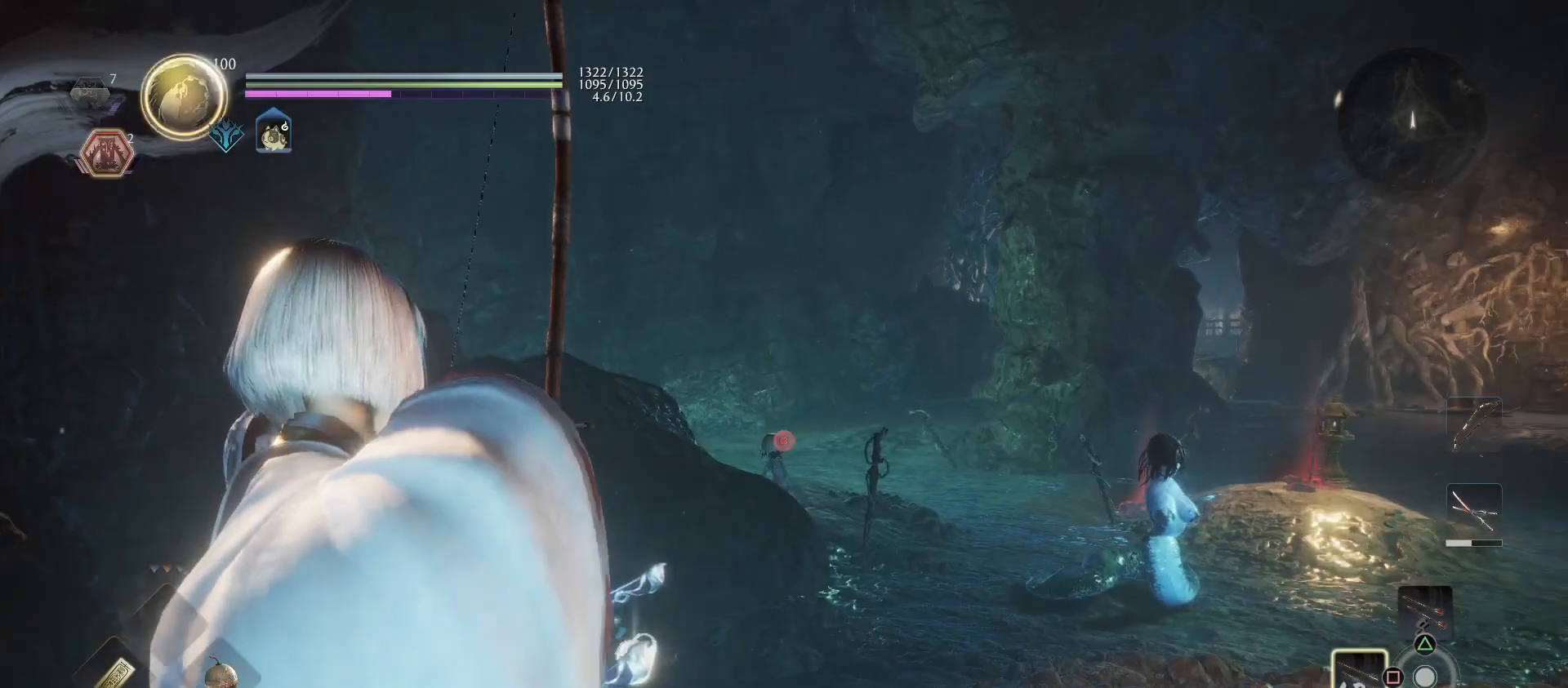
{"buttons": ["L2"], "left_stick": "center", "right_stick": "center", "events": [[100, "R2", "down"], [267, "R2", "up"]]}
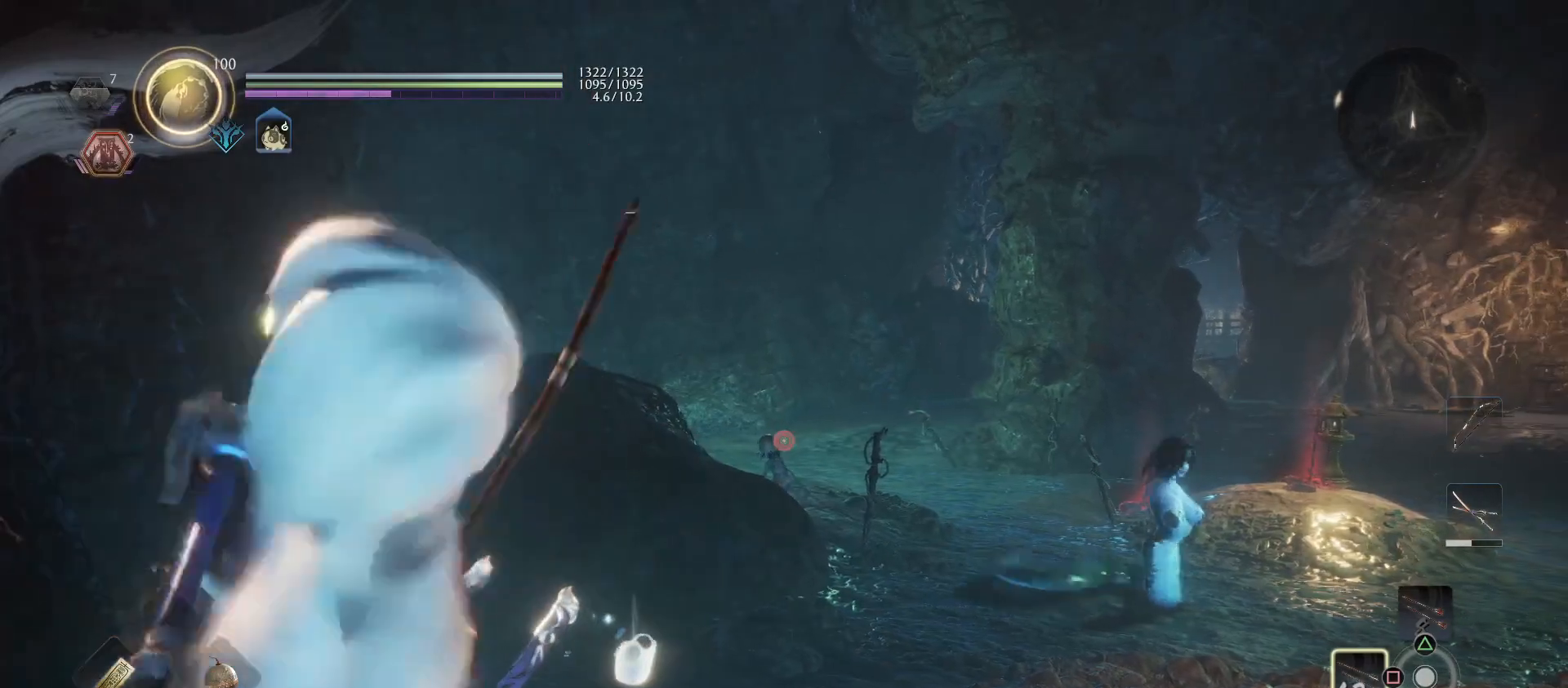
{"buttons": ["L2"], "left_stick": "center", "right_stick": "center", "events": []}
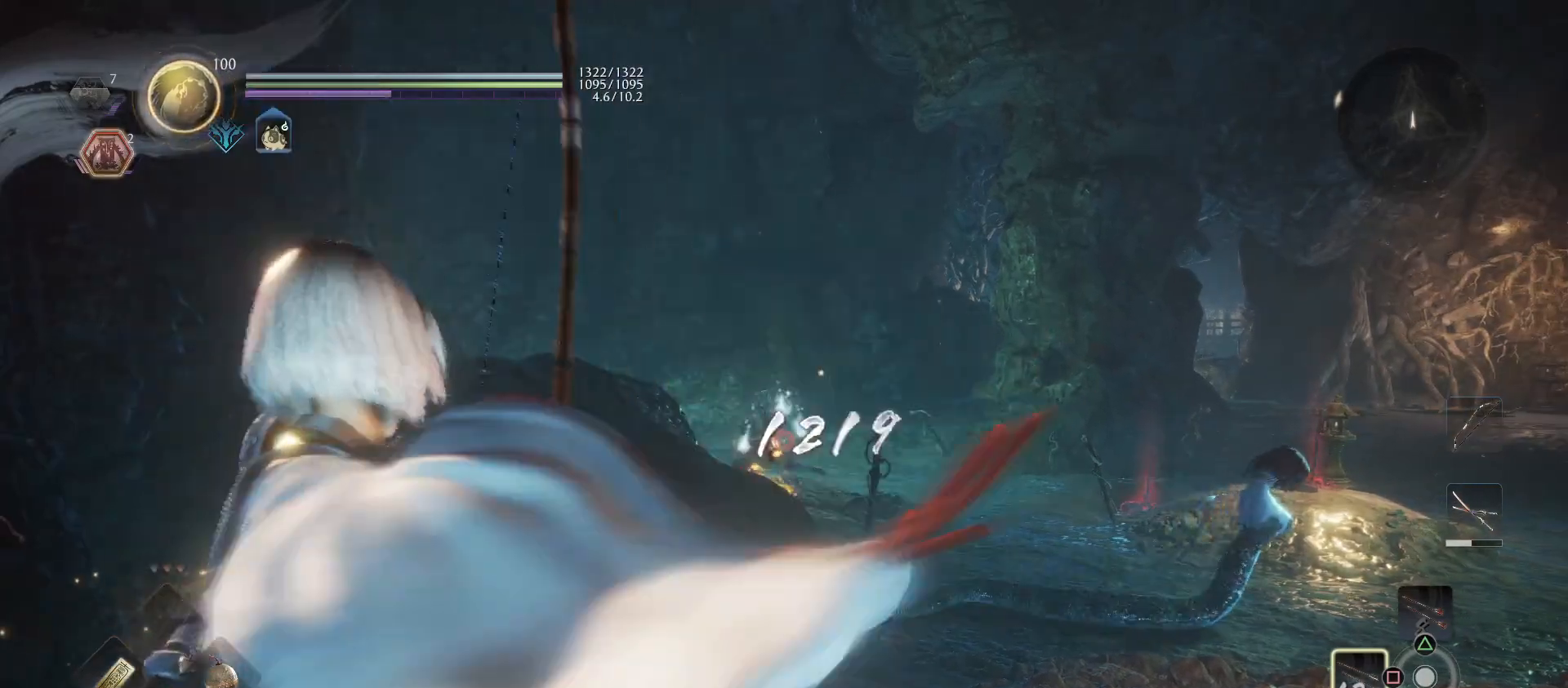
{"buttons": [], "left_stick": "up", "right_stick": "center", "events": [[100, "L2", "up"], [167, "right_stick", "right"], [267, "left_stick", "up"], [400, "right_stick", "center"]]}
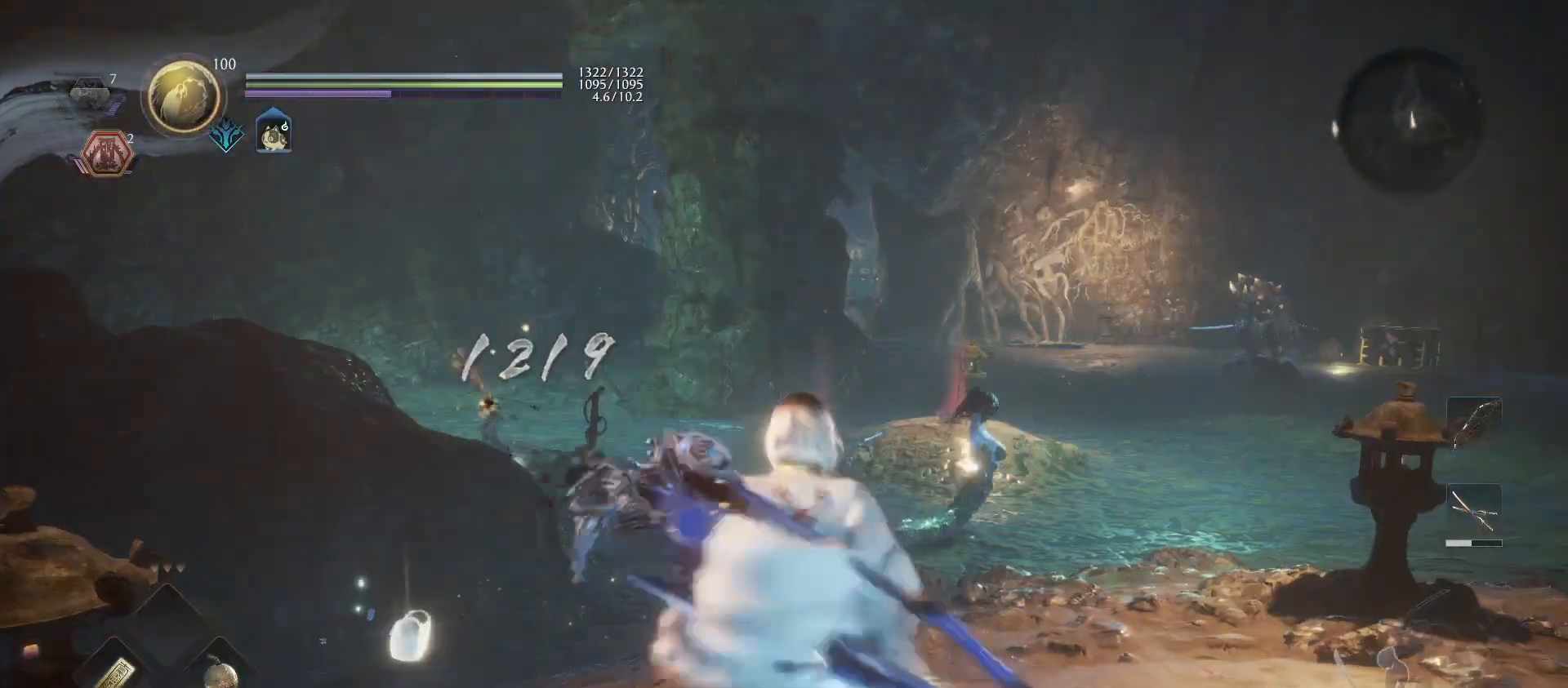
{"buttons": ["L2"], "left_stick": "up", "right_stick": "down-right", "events": [[67, "L2", "down"], [300, "right_stick", "down-right"]]}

**Work to be completed:**
Reproduce the data word for word, excluding its pictures.

**Exercise solution:**
{"buttons": ["L2"], "left_stick": "center", "right_stick": "center", "events": [[100, "R2", "down"], [267, "R2", "up"]]}
{"buttons": ["L2"], "left_stick": "center", "right_stick": "center", "events": []}
{"buttons": [], "left_stick": "up", "right_stick": "center", "events": [[100, "L2", "up"], [167, "right_stick", "right"], [267, "left_stick", "up"], [400, "right_stick", "center"]]}
{"buttons": ["L2"], "left_stick": "up", "right_stick": "down-right", "events": [[67, "L2", "down"], [300, "right_stick", "down-right"]]}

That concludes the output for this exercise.